> **Brano**:
--

Il tema che affrontate oggi ha un aspetto su cui richiamo la vostra attenzione, un aspetto particolarmente importante stante le circostanze generali in cui viviamo e anche la campagna elettorale per rinnovare, con il voto del 4 marzo, quello a cui la Repubblica Pontificia ha ridotto le istituzioni rappresentative della volontà popolare inscritte nella Costituzione del 1948.

Giusto pochi giorni fa in un articolo pubblicato il 20 gennaio sul giornale on line La Città Futura che fa capo a un gruppo di membri del PRC e firmato da Sergio Cimino era scritto che nel progetto dei promotori della lista elettorale Potere al Popolo è insita una “combinazione di fattori che possono non solo condurre alla riacquisizione di spazi di rappresentanza politica da parte delle classi popolari (elezioni come mezzo e non come fine), ma anche e soprattutto a riannodare i fili di una storia interrotta con la fine degli anni ’70 del secolo scorso, in cui il corpo a corpo ingaggiato con le classi dominanti, produsse uno scintillio che non divampò nell’incendio rivoluzionario, solo perché vinto da una delle più brutali repressioni avvenute in uno Stato di diritto”.

La tesi enunciata da Sergio Cimino, che la lotta armata degli anni ’70 non raggiunse il suo obiettivo a causa della feroce repressione fatta dalla borghesia, a prima vista sembra molto “rivoluzionaria”. In effetti, in contrasto con il legalitarismo e la fiducia nella Repubblica Pontificia correnti, Cimino denuncia che le autorità della Repubblica Pontificia non hanno remore a violare le loro stesse leggi e i principi e valori (i “diritti umani”) che proclamano.  È del tutto vero che per difendere i loro interessi dall’attacco del movimento comunista e delle masse popolari, negli anni ’70 contro le Brigate Rosse hanno fatto ricorso ad azioni criminali (dalla strage di via Fracchia a Genova alla tortura di De Lenardo e altri compagni) e alla delazione (es. Guido Rossa) promossa dai revisionisti moderni diretti da Enrico Berlinguer, Giorgio Napolitano e simili.

Ma, se ci riflettiamo, la tesi enunciata da Cimino è smentita dall’esperienza storica dell’intera umanità: se la ferocia e la mancanza di scrupoli delle classi dominanti bastassero a sconfiggere un movimento rivoluzionario, non vi sarebbero state tutte le rivoluzioni vittoriose che ci sono state e grazie alle quali l’umanità è progredita.

--

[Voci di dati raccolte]
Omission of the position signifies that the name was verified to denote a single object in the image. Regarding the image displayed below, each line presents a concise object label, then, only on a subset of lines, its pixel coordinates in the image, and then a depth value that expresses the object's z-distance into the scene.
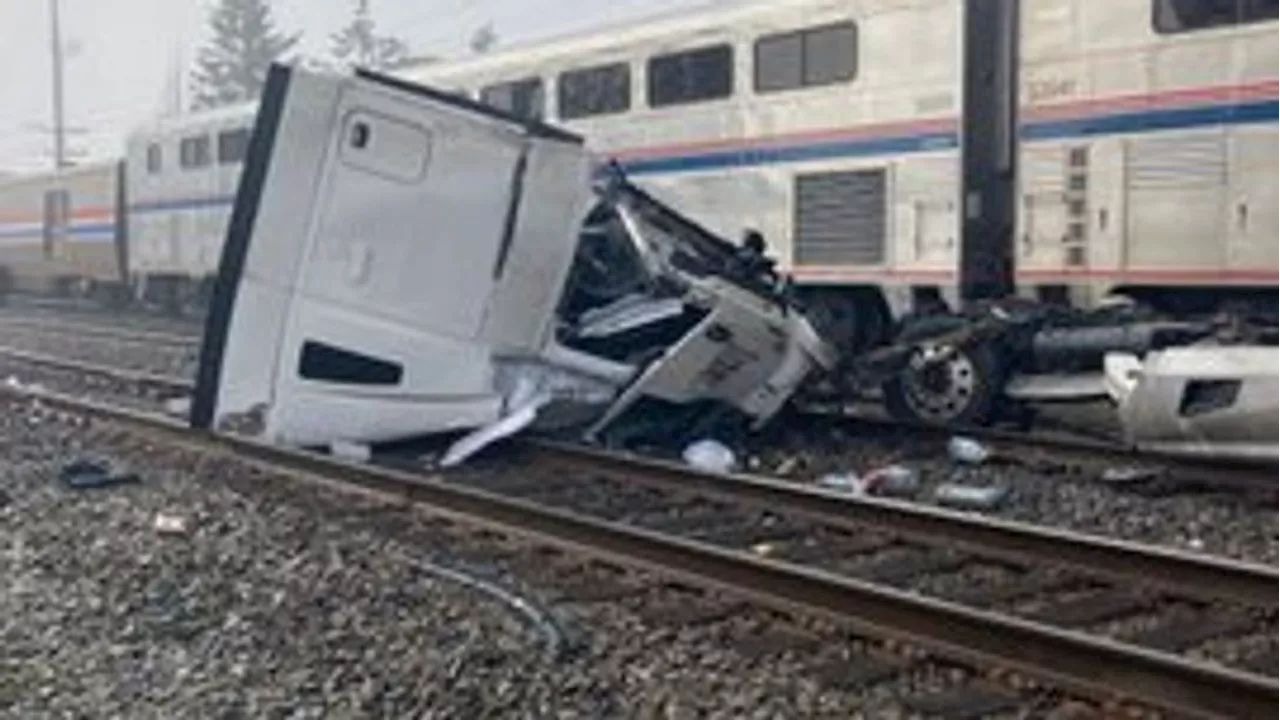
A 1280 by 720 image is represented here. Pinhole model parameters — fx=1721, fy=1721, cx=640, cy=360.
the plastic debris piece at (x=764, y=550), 8.38
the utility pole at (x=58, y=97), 59.25
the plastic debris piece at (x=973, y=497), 9.70
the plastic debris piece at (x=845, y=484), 10.30
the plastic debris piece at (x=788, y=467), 11.22
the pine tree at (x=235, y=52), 75.06
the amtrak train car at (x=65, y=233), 32.28
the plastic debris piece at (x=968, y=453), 11.20
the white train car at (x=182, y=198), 25.97
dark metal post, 12.80
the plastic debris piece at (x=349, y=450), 11.45
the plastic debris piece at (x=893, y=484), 10.28
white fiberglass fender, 9.87
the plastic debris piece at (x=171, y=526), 9.15
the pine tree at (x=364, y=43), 81.94
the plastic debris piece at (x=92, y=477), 10.75
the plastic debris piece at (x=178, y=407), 14.39
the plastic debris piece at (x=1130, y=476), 10.16
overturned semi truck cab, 10.80
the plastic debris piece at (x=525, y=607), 6.57
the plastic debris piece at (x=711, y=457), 11.36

--

> **Consegne**:
1. Riproduci fedelmente la parte del brano che va da "Il tema che" fino a "Costituzione del 1948.".
2. Secondo il brano, in quale giorno è uscito l'articolo firmato da Sergio Cimino su La Città Futura?

> **Risultati in ordine**:
1.
Il tema che affrontate oggi ha un aspetto su cui richiamo la vostra attenzione, un aspetto particolarmente importante stante le circostanze generali in cui viviamo e anche la campagna elettorale per rinnovare, con il voto del 4 marzo, quello a cui la Repubblica Pontificia ha ridotto le istituzioni rappresentative della volontà popolare inscritte nella Costituzione del 1948.

2. Il 20 gennaio.